Critics of such a sentiment may question why the Palestinians should be regarded as inferior. Indeed, the Palestinian leadership claims that Israel’s charges of state-sponsored anti-Semitism are merely facades to mask its own “apartheid-like” policies against rightful Arab occupants (Turner). However, the dual behavior of the dueling states has demonstrated that the Palestinian authority—certainly not its citizenry—has failed on several occasions to comply with fundamental law of civilization (e.g., by sponsoring Hamas-led terrorism and the killings of several citizens). It is therefore necessary and just to recognize the Israelis’ ancestral homeland (including the Palestinian-occupied Judea) as belonging to the Jewish people, where a peaceful coexistence with regional Arabs can continue and where the long-overdue preservation of strong Judeo-Christian and democratic values can exist in a region that is in dire need of them.
I love Israel. I mean what Christian doesn’t? If anyone deserve to claim Israel its the Israelis, as they LITERALLY had it first for hundreds of years. Not to mention Jews have been exiled from just about everywhere due to historical anti-semitism.
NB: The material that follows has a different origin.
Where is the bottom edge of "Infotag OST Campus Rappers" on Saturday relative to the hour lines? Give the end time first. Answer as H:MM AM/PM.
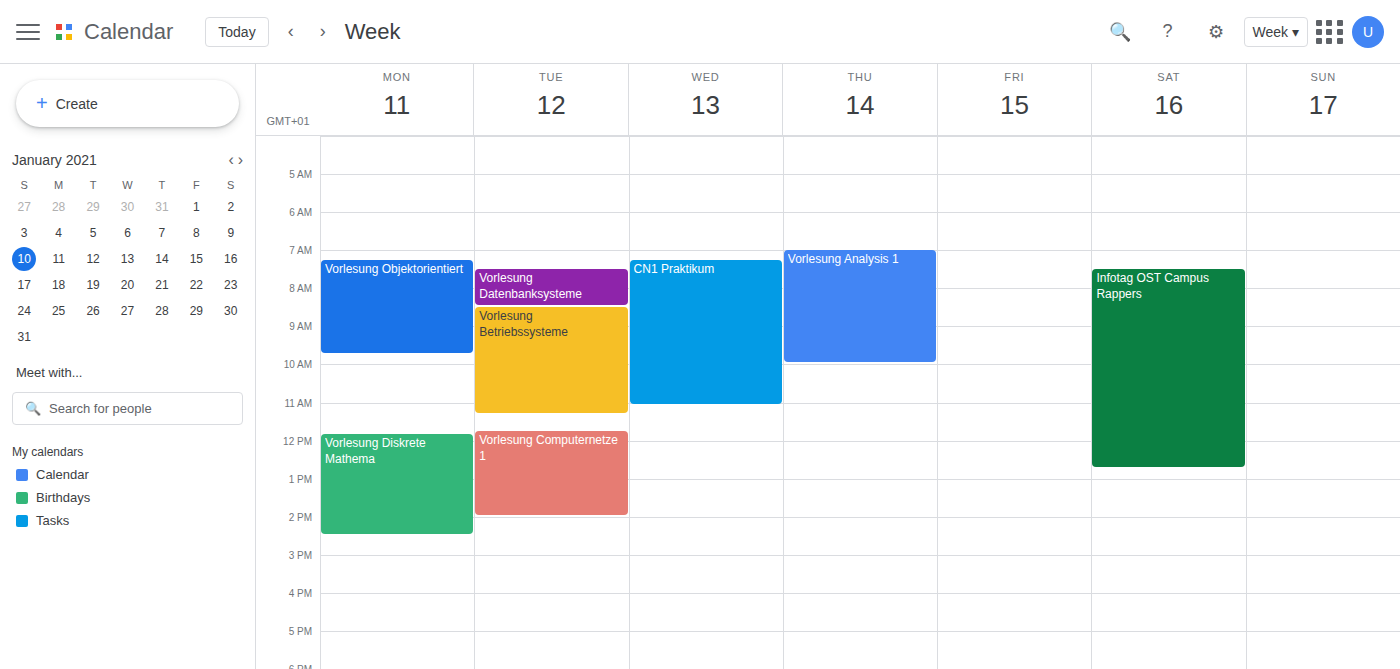
12:45 PM -- neither: three quarters of the way from the 12 PM line to the 1 PM line.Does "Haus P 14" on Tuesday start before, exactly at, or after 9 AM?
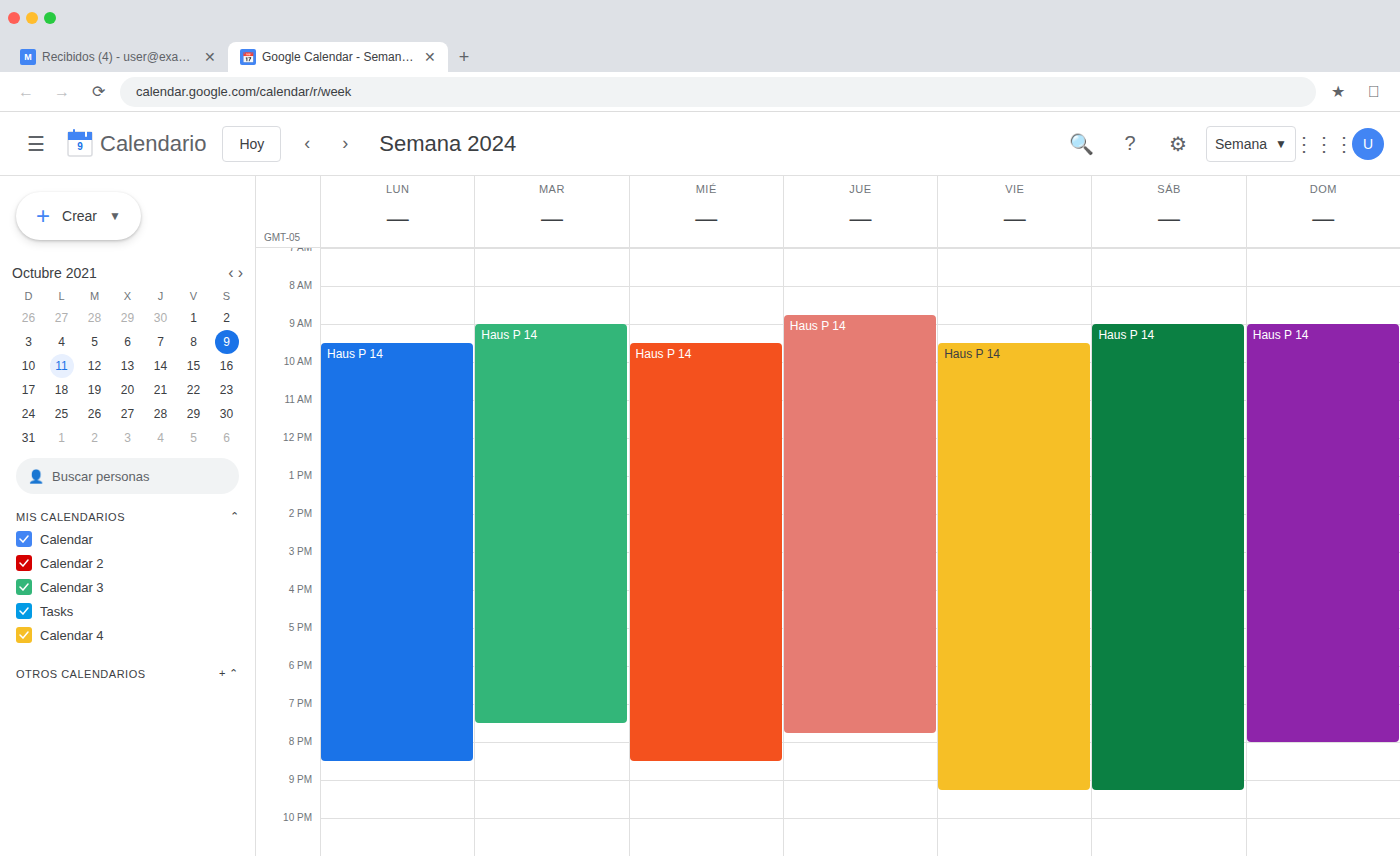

Do they not deserve to at least keep their homeland? What worries me is that whoever the next President is after Trump –if they’re on the left– might start to renege on the dedication the U.S. has had to Israel.
I am aware of the Israeli Palestinian conflict but not aware of the extent that it still exists. I also never understood the threat of Hamas and the extent of its military presence.
Wow, theres really a lot going on. I wonder what the end result will be, people are always fighting over land, whose land it is, how to expand it, etc. I like the plan for Palestine and Israel to coexist with one another but who knows what will really happen…
Israeli’s can seriously never get a break. I feel as though there will always be war over that land. It is such a historical and important place to so many faiths, therefore I do not see an end in sight.